Hekimoğlu İsmail
AİLE-SAĞLIK
Temkinli olmak aklın alametidir...
Allah, bu dünyayı en güzel bir şekilde yaratmış ve yarattığı canlıların içine yaşama isteği koymuştur.
İşte bu sebepten, her canlı hayatını korumak için çırpınır, kendine göre tedbir alır; fasulye çubuklara sarılarak yükselir ve yaşar, kedi çevik hareketleri ve tırnaklarıyla kendini emniyete alır, bukalemun bulunduğu ortamın rengine bürünür. Kelime olarak dikkat, ihtiyat, önlem, sakınma, tedbir manalarına gelen temkin, Müslümanlara bakan yönüyle “acele etmeme, bir işin başını-sonunu düşünerek hareket etme, ihtiyatlı olma” halidir.
Mesela hayatı korumak farzdır. İşte temkin aynı zamanda bir farzı eda etmek gibidir. Kendimden misal vereyim, ben tedavi olurken sadece iyileşeyim diye tedavi olmuyorum, aynı zamanda Allah'ın emri olduğu için tedavi oluyorum. Diğer yandan çalışmalarıma devam edebilmek için tedbir alıyorum.
İnsan hayatında temkinli olmak, tedbir almak çok önemlidir; plânlı, programlı hareket etmek sağlıklı adımlar atmamıza, kötü neticelerden korunmamıza vesile olur. Çünkü insanın haricî ve dâhilî pek çok düşmanı vardır. Temkinden gaye, felâketlerin sayısını azaltmaktır, kendimizi kazalardan, hastalıklardan, haramlardan korumaktır. Yoksa çocuk çamaşır suyunu içmiş, kapkaççı çantayı çalmış, köpek çocuğu ısırmış, kedinin tüyleri çocuğun midesinde yumak olmuş, saçaktaki buz başına düşmüş, sobadan çıkan gazla zehirlenmiş, arabayla kaza yapmış... vesaire temkinli olmamanın sonuçlarıdır ekseri. Onun için insan kendisini temkinli olmaya, her hadisede iyice düşünüp sonra karar vermeye alıştırmalı. Felâketlerin sayısı ancak böyle azaltılabilir.

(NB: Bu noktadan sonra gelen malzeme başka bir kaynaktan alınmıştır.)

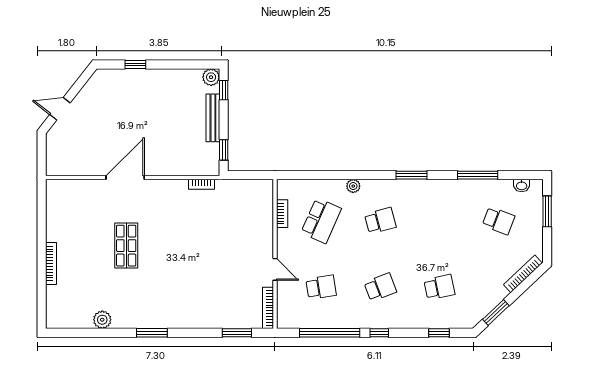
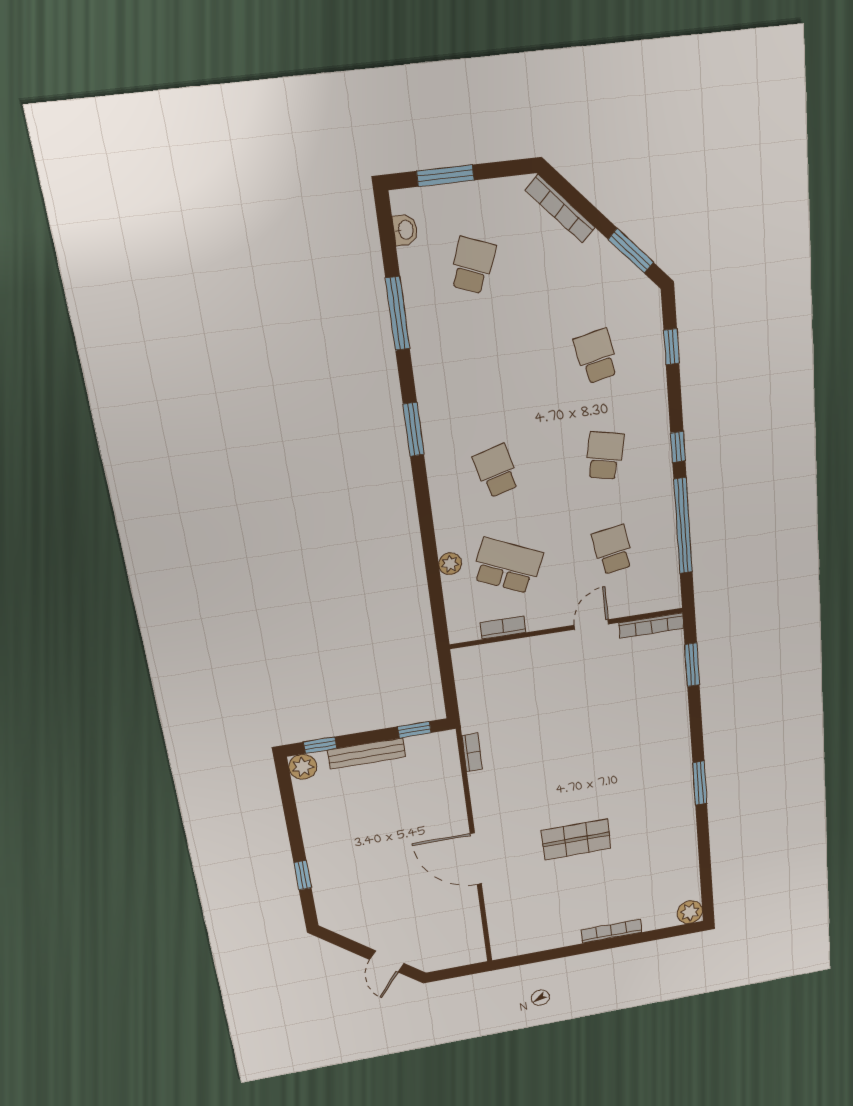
plant: (353, 186) -> (450, 564), moved
school desk: (380, 287) -> (605, 456), turned 33
plant: (102, 320) -> (690, 912), moved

Peygamber Efendimiz (sas) de bu konuya önem vermiş, sefere çıkmadan önce keşif kolları çıkararak yolu kontrol ettirmiştir. Aynı şekilde Uhud Savaşı öncesi önemli bir konumu olan Ayneyn geçidine elli okçu yerleştirip, onlara savaşın sonucu ne olursa olsun, yerlerini terk etmemelerini buyurması, Peygamberimiz (sav)'in temkine ve tedbirli olmaya verdiği önemi gösterir.
Felaketleri Allah göndermiyor; tarlasının arklarını yapmayan çiftçi, rahmete felaket diyebiliyor. Mesela haberlerde diyor ki: “Türkiye, madenlerde yaşanan ölümlerde dünya sıralamasının en üstlerinde yer alıyor.” Demek buradaki işletmelerde gerekli tedbir alınmıyor. İnsan hangi konuda temkini elden bırakmışsa sonu kötü olmuştur.
Bir misal daha vereyim; haram, ibadetlere manidir. Bir adamın elbisesinde, yediğinde, giydiğinde haram varsa, o adamın canı ibadet etmek istemez. “Yahu yapamıyorum!” der, hüngür hüngür ağlar. Öyleyse, haramlardan sakınmak ve harama bulaşmamak için de temkinli olmak gerekir; kahvehanelerden, meyhanelerden, kumarhanelerden... Her türlü zillethaneden uzak durmak tedbirdir.
Günümüzde insanlar, dünyevî menfaatlerine azıcık zarar gelse canavar kesiliyorlar. Peki ya maneviyata zarar verenler?
İnsan ancak aklıyla kendini korursa korur; hırsıza, hayduta karşı malımızı, paramızı korumak için tedbir aldığımız gibi manevî hayatımıza zarar verenlere karşı da aslan kesilmeli, iman ve takva silahı ile kendimizi korumalıyız.
Nasıl ki her yazdan sonra kış gelir; hesapları kışa göre yapmak, planlı olmak gerekir. Yine yaz gelirse ‘bahtımıza' der, seviniriz ama kış gelirse hazırlıklı olmuş oluruz.
Ve mademki temkin, aklın alametidir, akıllı olan temkinli olur ve ona göre tedbirini alır.
Temkinli Müslüman'ın tedbiri de dünyadayken, Âlem-i Berzah kışı ve ahiret âlemi için hazırlık yapmaktır.